Contact: Tom Jacobs
555 Wright Way
Carson City, NV 89711
Office: (775) 684-4779
Cellular: (775) 721-4062
IMMEDIATE RELEASE December 4, 2002
NEWS FROM: Director’s Office 02-014
Nevada motorists who still have the
“Big Horn Sheep” license plate on their vehicles will be driving illegally
as of January 1, 2003. Plates with
the silver and white background are being replaced by the new “Sunset”
design as mandated by the Nevada State Legislature. The Department of Motor
Vehicles wants to make sure the switch out is as painless as possible for
motorists who do not already have their new plates.
“We want to make sure nobody is
left behind because of something that’s not their fault,” DMV Director Ginny
Lewis said. “Our message is
simple. If you’re renewing in
December, make sure you get ‘Sunset’ plates. If
you’ve already renewed for 2003 and still have ‘Big Horn’ plates, you need
to see us.”
Motorists who have placed a yellow
2003 decal on a Big Horn Sheep license plate should bring those plates to a DMV
Full Service office to receive a new set. No registration renewal or emissions
inspection is required if the registration is current. However, motorists will
be charged a $5 decal fee and a Prison Industries Fee of 50 cents per plate.

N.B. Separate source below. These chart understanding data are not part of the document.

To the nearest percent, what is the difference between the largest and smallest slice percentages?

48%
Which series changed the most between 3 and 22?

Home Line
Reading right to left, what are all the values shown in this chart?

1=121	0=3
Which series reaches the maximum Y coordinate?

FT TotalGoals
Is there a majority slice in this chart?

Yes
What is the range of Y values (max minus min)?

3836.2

Only the “Big Horn Sheep” plate
is being replaced. Blue license
plates, specialty plates and commemorative plates are not affected.
In an effort to smooth the
transition, the Nevada Highway Patrol has agreed to a 90-day grace period for
those motorists caught with “Big Horn Sheep” plates after the first of the
year. Instead of citing drivers for
an illegal plate, troopers will issue a “fix-it ticket” requiring drivers to
get the proper plates.
“The highway patrol’s grace
period doesn’t forgive vehicle registration fees,” Lewis said.

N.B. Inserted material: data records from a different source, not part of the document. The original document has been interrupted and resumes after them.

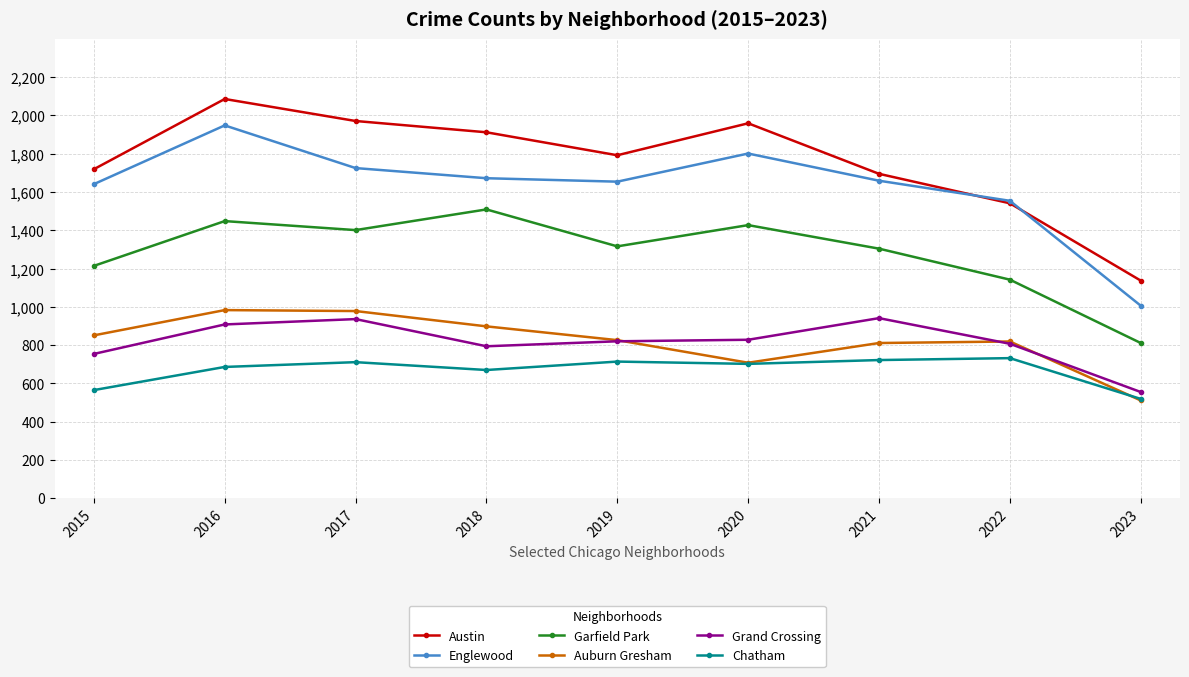

Which series has the largest range (max minus min)?

Austin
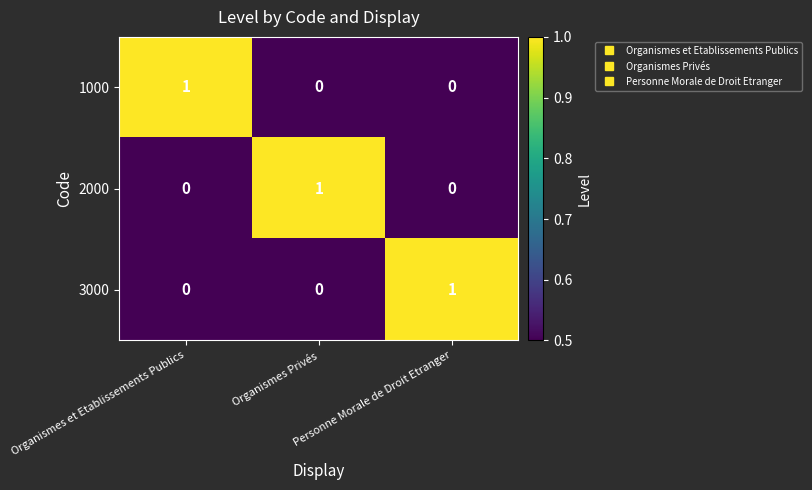

How many 3000 values are between 0 and 1?

3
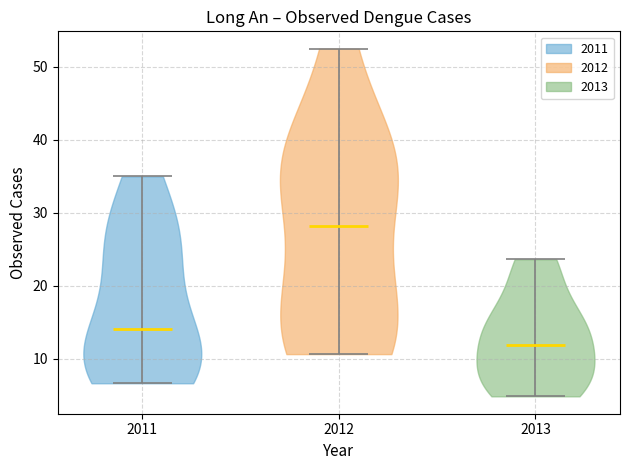

Which violin has the lowest median line?

2013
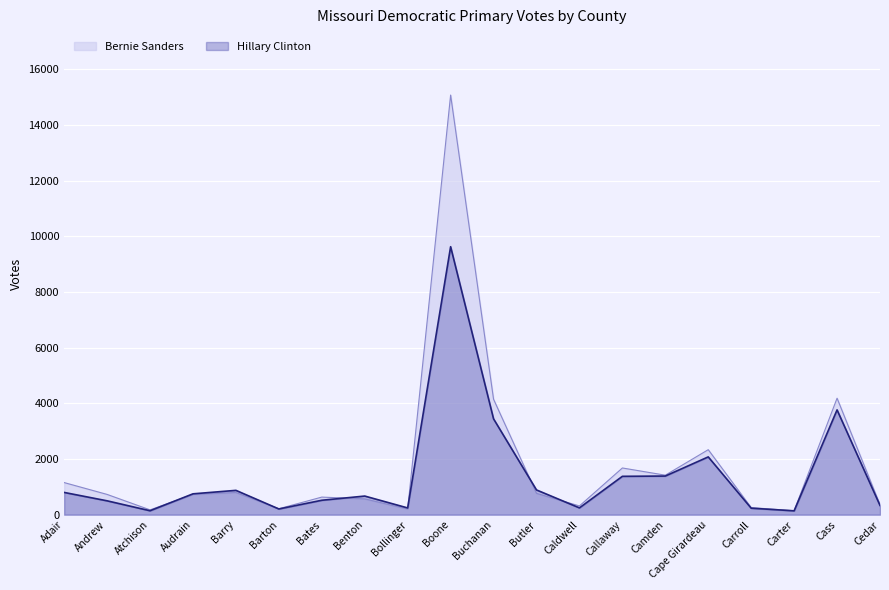

True or false: Bernie Sanders has more than 0 points higher than both neighbors.

True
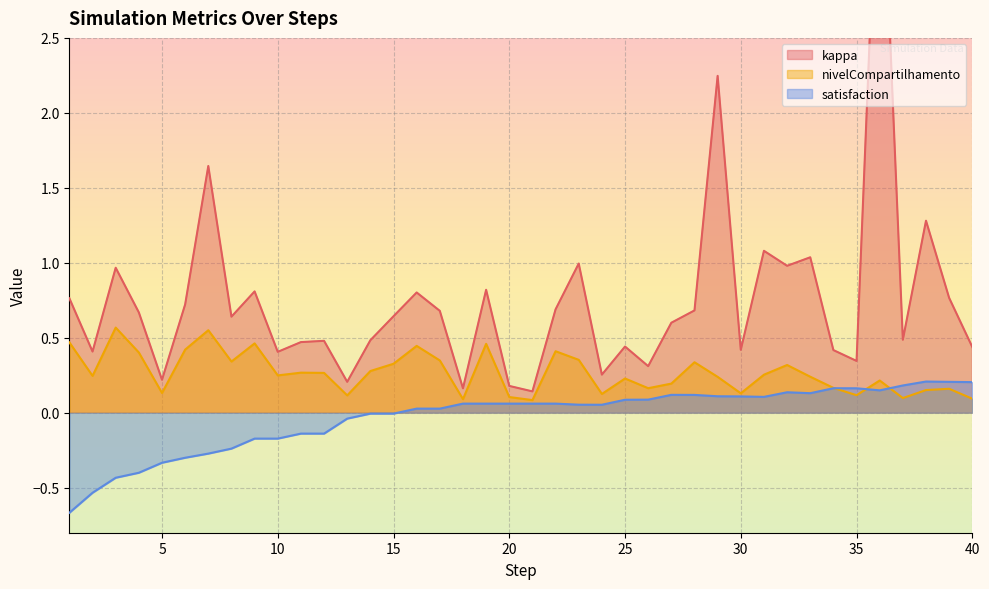

True or false: kappa has a value of 0.4 at 2.

True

“If a motorist registers late, late fees will still apply regardless of
what license plate they have.”
The DMV has mailed more than
600,000 sets of “Sunset” plates to motorists along with registration renewal
notices over the past year. While most motorists have already changed their
plates with no problem, Lewis says the DMV is certain that some did not receive
the new plates.
“Typically,” Lewis said, “we
have about 6,000 registration renewal notices returned to us each month because
of bad addresses. Some of those are
people who have moved out of state but we know some are people who have moved
within the state and haven’t notified us of their change of address.”

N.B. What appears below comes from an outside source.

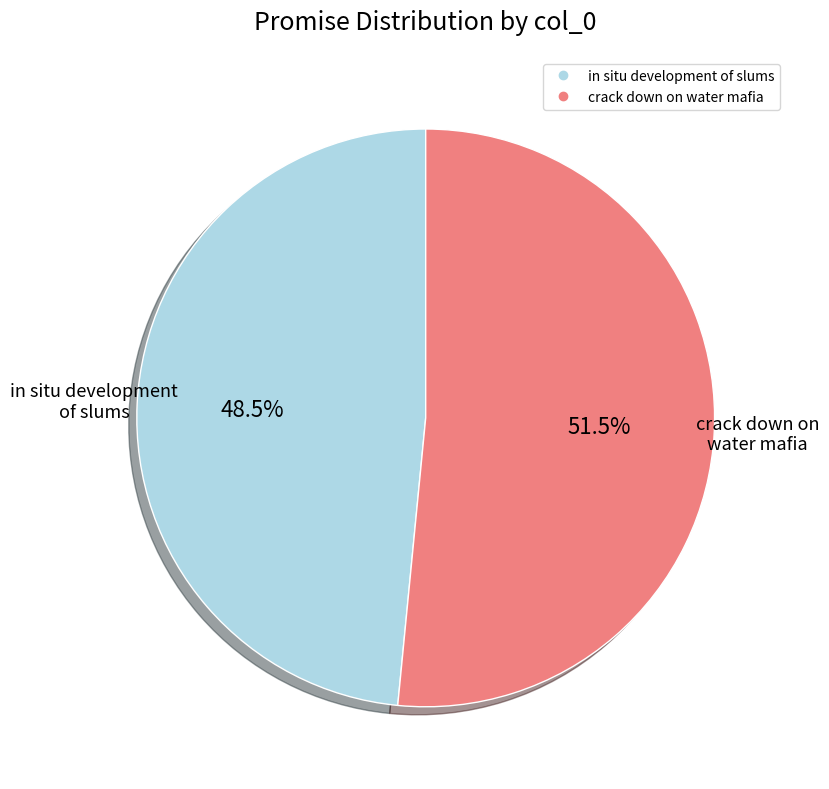

To the nearest percent, what is the combined percentage of in situ development of slums and crack down on water mafia?

100%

The reason for the plate switch is
to curtail illegal use of the “Big Horn Sheep” plate. Lewis said it’s not unusual for states to redesign and
replace licenses plates periodically. The
last change in Nevada was two decades ago when the “Big Horn Sheep” plate
replaced the blue and white plate. The switch out was mandated by the 1999
Legislature in Assembly Bill 76.
Details on the switch out are on
the DMV’s Web site at www.dmvnv.com.